Technology

Anthropic's Project Fetch Phase Two: Testing Claude on Robotics Tasks

Martin HollowayPublished 37m ago4 min readBased on 3 sources
Reading level
Anthropic's Project Fetch Phase Two: Testing Claude on Robotics Tasks

Anthropic's Project Fetch Phase Two: Testing Claude on Robotics Tasks

Anthropic has published results from Project Fetch: Phase Two, a research effort examining whether Claude can meaningfully assist Anthropic employees with sophisticated robotics tasks, with the original experiment conducted in August 2025.

Project Fetch: Phase Two, documented on Anthropic's official research blog on 21 June 2026, extends an earlier phase of the project first detailed in November 2025. The core question is straightforward: can a large language model like Claude serve as a practical collaborator for employees working on physically embodied systems — the kind of work that sits at the intersection of software reasoning and real-world mechanical actuation?

The project's name is not purely metaphorical. A robodog tasked with fetching a beach ball during the experiment failed to complete the retrieval, a detail Anthropic did not bury. It is a candid data point — physical manipulation in unstructured environments remains one of the harder open problems in robotics, and no amount of language model capability straightforwardly resolves the sensor-actuator loop.

What Project Fetch is actually probing is something narrower and arguably more tractable: whether Claude can support the human side of robotics work — helping employees reason through task design, debug system behavior, interpret sensor output, or navigate the procedural complexity of configuring and deploying robotic platforms. This is AI as a force-multiplier for domain experts rather than as a direct replacement for the robot's own perception and control stack.

The framing matters here. Much of the public discourse around AI and robotics conflates two distinct capability questions: what can an LLM do when its outputs are piped into a robot's control system, and what can an LLM do when a human engineer is the intermediary. Project Fetch, at least as scoped in these phases, appears to be testing the latter. That is a more conservative and arguably more immediately useful scope — enterprise AI deployments have repeatedly found that augmenting skilled workers yields faster, more reliable returns than attempting full automation of physically complex workflows.

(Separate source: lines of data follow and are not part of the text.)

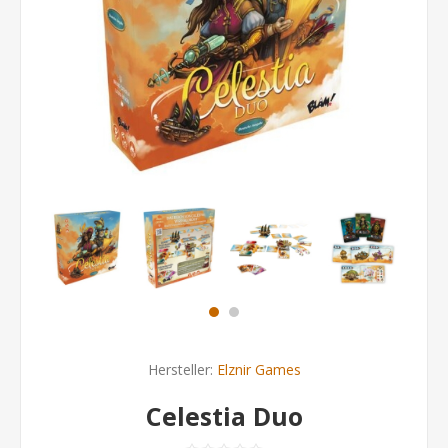
Hersteller:
Elznir Games
Celestia Duo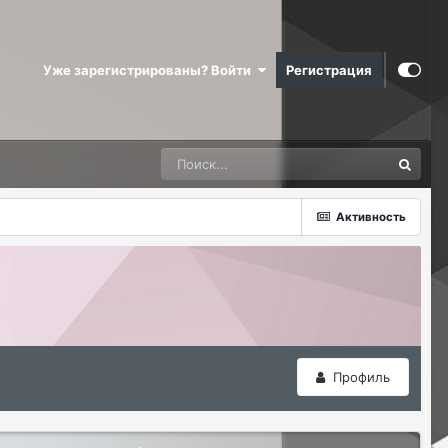
Уже зарегистрированы? Войти
Регистрация
Активность
Профиль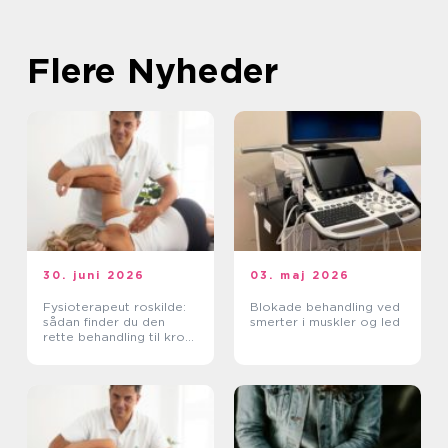
Flere Nyheder
30. juni 2026
03. maj 2026
Fysioterapeut roskilde:
Blokade behandling ved
sådan finder du den
smerter i muskler og led
rette behandling til krop
og sind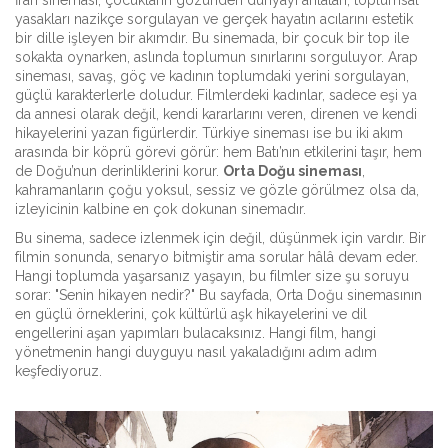
İran sineması
,
çocukların gözünden dünyayı anlatan, toplumsal
yasakları nazikçe sorgulayan ve gerçek hayatın acılarını estetik
bir dille işleyen bir akımdır
.
Bu sinemada, bir çocuk bir top ile
sokakta oynarken, aslında toplumun sınırlarını sorguluyor.
Arap
sineması
,
savaş, göç ve kadının toplumdaki yerini sorgulayan,
güçlü karakterlerle doludur
.
Filmlerdeki kadınlar, sadece eşi ya
da annesi olarak değil, kendi kararlarını veren, direnen ve kendi
hikayelerini yazan figürlerdir. Türkiye sineması ise bu iki akım
arasında bir köprü görevi görür: hem Batı’nın etkilerini taşır, hem
de Doğu’nun derinliklerini korur.
Orta Doğu sineması
,
kahramanların çoğu yoksul, sessiz ve gözle görülmez olsa da,
izleyicinin kalbine en çok dokunan sinemadır.
Bu sinema, sadece izlenmek için değil, düşünmek için vardır. Bir
filmin sonunda, senaryo bitmiştir ama sorular hâlâ devam eder.
Hangi toplumda yaşarsanız yaşayın, bu filmler size şu soruyu
sorar: "Senin hikayen nedir?" Bu sayfada, Orta Doğu sinemasının
en güçlü örneklerini, çok kültürlü aşk hikayelerini ve dil
engellerini aşan yapımları bulacaksınız. Hangi film, hangi
yönetmenin hangi duyguyu nasıl yakaladığını adım adım
keşfediyoruz.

Anthropic's choice to run this experiment internally, with its own employees as the subjects, follows a pattern the company has used in other capability evaluations. Using internal staff provides a controlled population of motivated, domain-literate users while also generating direct operational signal about where Claude falls short in day-to-day professional use — the kind of friction that polished demos rarely surface.

The robotics domain is a meaningful test environment for precisely this reason. Robotics work is procedurally dense, requires tight feedback between planning and execution, and involves debugging across hardware, firmware, and software layers simultaneously. If Claude can add genuine value in that context, the same underlying capability — maintaining context across complex, multi-step technical workflows — transfers readily into other engineering disciplines.

The beach ball failure is worth sitting with, though not as a sign of systemic inadequacy. Robotic manipulation of deformable, unpredictably rolling objects in open space is a benchmark that still challenges purpose-built systems with dedicated perception pipelines. Expecting a robodog, presumably operating with general-purpose locomotion firmware, to reliably execute that task says as much about the hardware and control constraints as it does about any AI assistance layer above them.

What Phase Two adds to the picture is a more systematic look at where Claude's contributions to these tasks proved durable and where they did not — which, from a research standpoint, is the more instructive result set. The progression from Phase One (November 2025) to Phase Two (published June 2026) suggests an iterative evaluation methodology: define a task environment, run the experiment, publish honestly, refine the scope, repeat.

For engineers working in robotics, automation, or adjacent fields, the practical question is whether Claude-class models are ready to sit alongside them in a real workflow rather than in a demo environment. Project Fetch is one structured attempt to answer that under actual working conditions. The results, including the failures, are the more credible input for that assessment than any benchmark run in isolation.